Gli anziani sono stati e sono comunque ancora produttivi, fanno girare l’economia. É il tempo che si ha davanti che fa la differenza e sia io sia mio figlio, per la società rappresentiamo solo un costo.
Per cui cosa vorrei? Per me, quello che identifica un caregiver familiare è la convivenza, la tipologia disabilità, che io identifico in quella intellettivo relazionale, cognitiva o complessa perché se ci pensiamo bene, questa disabilità è di per sé non autosufficienza e quindi necessita di una persona adulta della famiglia, il caregiver familiare, che per lui si interfacci con i servizi, che interpreti i suoi bisogni, che organizzi la sua vita perché non è in grado di farlo da solo. Probabilmente neanche potrà mai lavorare.
Mio figlio presumibilmente non potrà. Nessuna azienda prediligerà lui. In realtà sono un po’ in imbarazzo, e lo dico sinceramente.

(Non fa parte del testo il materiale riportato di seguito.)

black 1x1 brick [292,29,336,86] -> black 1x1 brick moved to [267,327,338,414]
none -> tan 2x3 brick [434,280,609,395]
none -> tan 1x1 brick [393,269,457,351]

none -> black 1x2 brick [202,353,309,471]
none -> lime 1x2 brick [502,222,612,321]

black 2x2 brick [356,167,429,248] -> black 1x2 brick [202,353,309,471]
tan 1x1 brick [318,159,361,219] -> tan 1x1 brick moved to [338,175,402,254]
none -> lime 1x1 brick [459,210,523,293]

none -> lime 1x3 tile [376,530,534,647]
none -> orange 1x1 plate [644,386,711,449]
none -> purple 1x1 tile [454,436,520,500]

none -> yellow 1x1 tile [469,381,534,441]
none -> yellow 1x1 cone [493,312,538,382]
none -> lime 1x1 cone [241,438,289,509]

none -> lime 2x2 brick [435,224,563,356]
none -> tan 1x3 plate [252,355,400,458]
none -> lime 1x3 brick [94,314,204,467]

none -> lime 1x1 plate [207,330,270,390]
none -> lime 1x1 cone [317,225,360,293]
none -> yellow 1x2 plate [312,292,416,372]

Mi si vuole sempre ingabbiare in qualcosa che non mi appartiene e che non mi rispetta. Io non sono la parte informale dei servizi. Io sono una madre che con quei servizi si interfaccia perché mio figlio non si autodetermina autonomamente e io sto tentando con fatica e anche creatività di costruire la sua vita per il dopo di me.
Quando io non ci sarò più, qualcun altro diventerà caregiver familiare al posto mio. Solo i genitori di persone con disabilità intellettivo relazionali e complesse hanno, purtroppo, questa prospettiva.
Vorrei inserimento e reinserimento lavorativo, vorrei indennità e tutele crescenti, vorrei emanciparmi dalla mia condizione, vorrei non sentir parlare di supporto psicologico e formazione.
Vorrei che mi fossero riconosciuti dignità e diritti soggettivi. Vorrei non essere confusa con mio figlio. Vorrei rispetto. Non vorrei servizi a me dedicati. Ma per tutto questo serve un grande cambio culturale, soprattutto, della politica.